Starting around July 16th, we started to see the tunnel drop briefly anywhere from 0-5 times per day. The drop is brief, but it is enough to close connections and drop phone calls and is irritating the BO staff members greatly.
I started by rebooting routers and firewalls at both ends of the tunnel. The problem continued. I spent literally hours poring over logs in the firewalls looking for something that could explain what I was seeing and could find no indication that anything was wrong. I talked to WatchGuard (the firewall manufacturer) and they looked at it and was able to find nothing other than the firewalls were losing communication with each other (but not the internet).
I started placing ping traps on a machine at the BO. What I found was that when the tunnel went down, that the BO was still reaching the Internet, but was just dropping pings to the HQ public IP (126.96.36.199)
I checked for bandwidth spikes on both ends. The BO traffic barely is barely using any bandwidth. The HQ normally stays in the 20% range, with very occasional spikes up to 60%, but nowhere near hitting the bandwidth cap.

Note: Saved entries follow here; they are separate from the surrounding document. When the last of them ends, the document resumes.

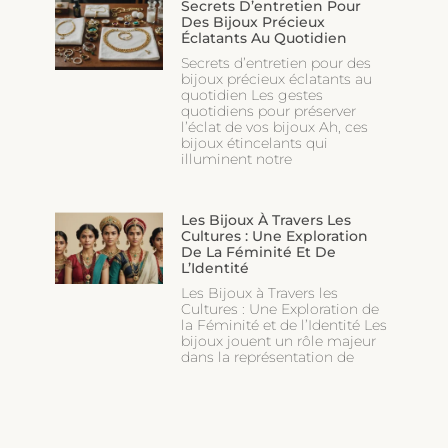
Secrets D’entretien Pour
Des Bijoux Précieux
Éclatants Au Quotidien
Secrets d’entretien pour des
bijoux précieux éclatants au
quotidien Les gestes
quotidiens pour préserver
l’éclat de vos bijoux Ah, ces
bijoux étincelants qui
illuminent notre
Les Bijoux À Travers Les
Cultures : Une Exploration
De La Féminité Et De
L’Identité
Les Bijoux à Travers les
Cultures : Une Exploration de
la Féminité et de l’Identité Les
bijoux jouent un rôle majeur
dans la représentation de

I then ran a trace route and mapped out the hops. I started running continuous pings on those hops to see if I can see where the traffic breaks down. This is where I found a problem. Below is a screenshot of me pinging the hops a capturing a breakdown in the tunnel. What you see is a series of continuous pings from the HQ to the BO. The first square is a ping to a device at the BO through the tunnel. The second is a ping of the WAN of the BO. Each square after that is a ping to the sequential hops between the HQ and the BO. As you can see, the first drop is the 188.8.131.52 hop, and everything cascade fails after that. This capture was taken on 7/25 at 3:04 PM:
This pattern repeats each time the tunnel goes down. I also tried it the other way (Using a PC at the BO, I pinged the hops to the HQ) and I similar results EXCEPT I was able to ping all the hops up until 184.108.40.206 at which point I got a mix of “Request timed out” and “TTL expired in transit”. I checked and the 220.127.116.11 hop is a TW router. Do you guys have a router flaking out?
I called and speant 2 hours on the phone with Spectrum support. The woman said that the engineers refused to speak with me with out a trace route of the incidences. I have since gathered some and sent them and have heard nothing back. Is there anyone there willing to look into this issue for us please?
TBH the outage only lasts ~5 seconds. If we were running something buffered like video, it probably would not be that noticable. Unfortuntely we have stuff going through the tunnel like VOIP and telnet that are extremely sucseptible to packet loss and this is enough to be extremely irritating. It was all working fine until about 3-4 weeks ago when we started having daily trouble. It took me forever to track down where the breakdown was. Once I did and went to Spectrum, I've been kind of blown off.....
I do not think that a keep alive setting on the firewalls is going to help if a hop on the internet stops responding.
Think of the old 2 tin cans and a string. If someone cuts the string in the middle, no amount of fiddling with the cans is going to help.
Well, as soon as the hop starts responding again, the VPN tunnel reconnects immediately.
Bear in mind that the trace that I am posting is not going through the tunnel in any way, it is a straight trace between the two endpoints.